Opportunities presented in the recently agreed Korea-Australia Free Trade Agreement mean Australian farmers will have improved access to a major foreign market. Under this agreement, tariffs of 36 per cent on cheese and 89 per cent on butter will be eliminated over the next 13 to 20 years. I commend the Minister for Trade and Investment, Andrew Robb, for his work in this regard. Duty-free quotas on cheese, butter and infant formula will also be expanded, conferring further benefits for our exporters. They are Australian farmers, world's best-practice farmers, being benefited by the good work of Mr Robb. I again commend the trade minister for his hard work and his ongoing diligence in pursuing this historic agreement that will deliver so much for our local industry over the years to come.

Looking beyond Korea, Australia has even more opportunities presented by growing demand from China, India and other growing Asian economies for high-quality dairy products from, I say it again, Australia's world's best-practice farmers. Australia is well positioned to meet this growing demand. I well recall the former Prime Minister Julia Gillard talking about how we needed to feed the burgeoning population in the Asian century, and she was right. I agreed with her on every point. She made that wonderful landmark Melbourne speech where she talked up Australia as a food bowl. Unfortunately, we did not see the policies flowing on from that. Enabling our industry to maintain and protect the health of our herd ensures that Australian dairy farming will continue to be around for a long, long time, which will ultimately deliver benefits for everybody. We need it to continue into the future.

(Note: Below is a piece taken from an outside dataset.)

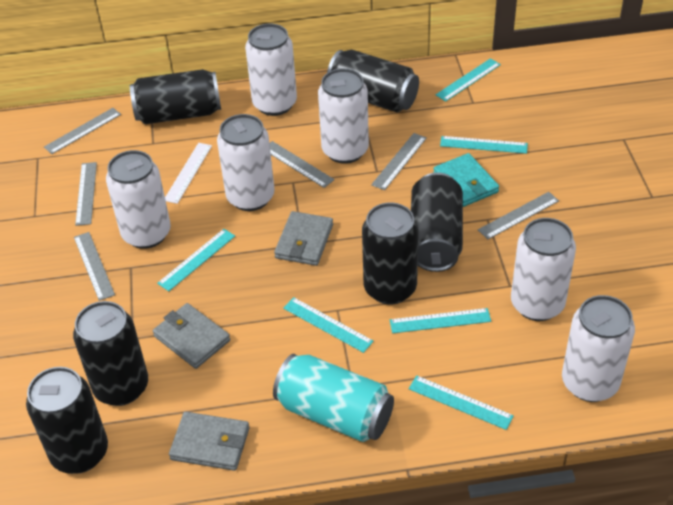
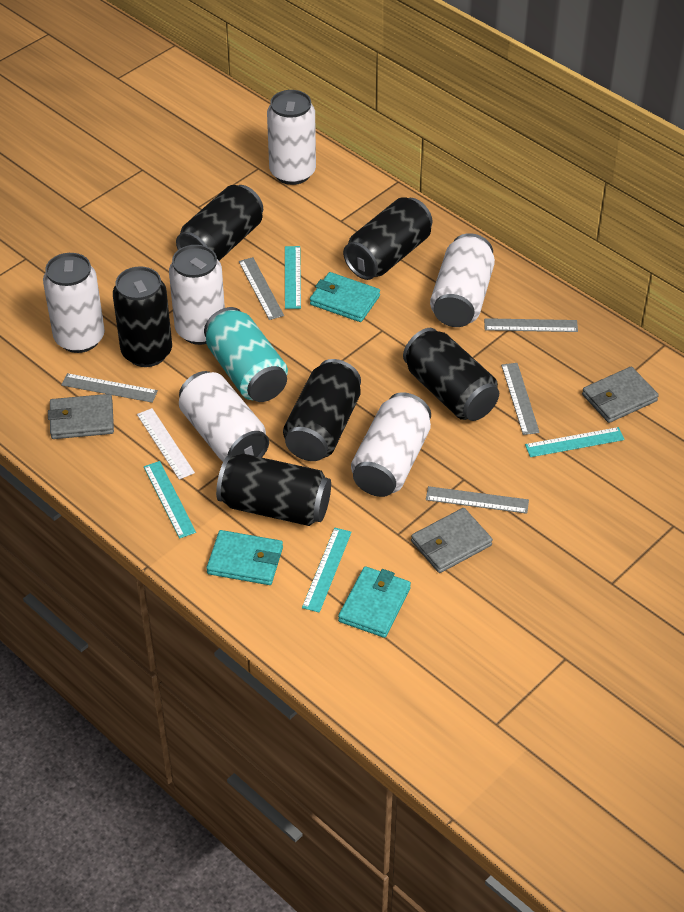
grey ruler: 6 -> 5
turquoise ruler: 6 -> 4
turquoise wallet: 1 -> 3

May I also take this opportunity to thank our dairy farmers, not only in my own electorate of Riverina but right across the country. They do a remarkable job producing some of the best, if not the best, dairy in the world, and they do it with little government assistance. Each of them has in their own way contributed to the development of one of the most enviable dairy industries in the world.

I commend the bill to the House. I further add that Australian farmers are not as heavily subsidised as their international competitors. They are at the moment being slugged with a carbon tax, unlike many of their international competitors. The member for Hunter in his speech talked about some of the practices of the coalition being back in the 19th century and called on us to get into the 21st century. I just wish some of the previous Labor government's practices had been in the 19th century when it came to irrigation thinking. I refer to one of the great pioneers of the Riverina—in fact, one of the great pioneers of Australian farming—Sir Samuel McCaughey, of whom there is a wonderful bronze statue now situated in a special park in a town called Yanco in my electorate, which is very much the heartland of the Riverina. It is halfway between Mt Kosciuszko and Hillston, which is about the breadth of my electorate. Sir Samuel pioneered those irrigation channels which gave life to what was described by the early explorers as an arid wasteland. He brought a veritable garden of Eden through his waterways, his channels and his vision for the Riverina. He brought hope, he brought life, he brought economies—

Mr Frydenberg: Hope, reward and opportunity!

Mr McCORMACK: Hope, reward and opportunity—certainly, because it was not there before. It was just an arid wasteland. But you can drive through Griffith, Leeton, Narrandera, Hillston and all those wonderful areas in the Murrumbidgee Irrigation Area or the Coleambally Irrigation Area and, whilst they were not helped by Labor, they certainly will be helped by us. We have stepped into that space by capping water buyback. The Minister for Agriculture, Barnaby Joyce, is putting forward a white paper. Whereas under the previous government there was a man-made drought, we are getting on with the job of helping farmers, world's best-practice farmers; we are getting on with the job of helping agriculture; and we are getting on with helping those communities which rely so heavily on the agriculture industry. We all like to eat, and we need to do our very best to help regional Australia in this regard.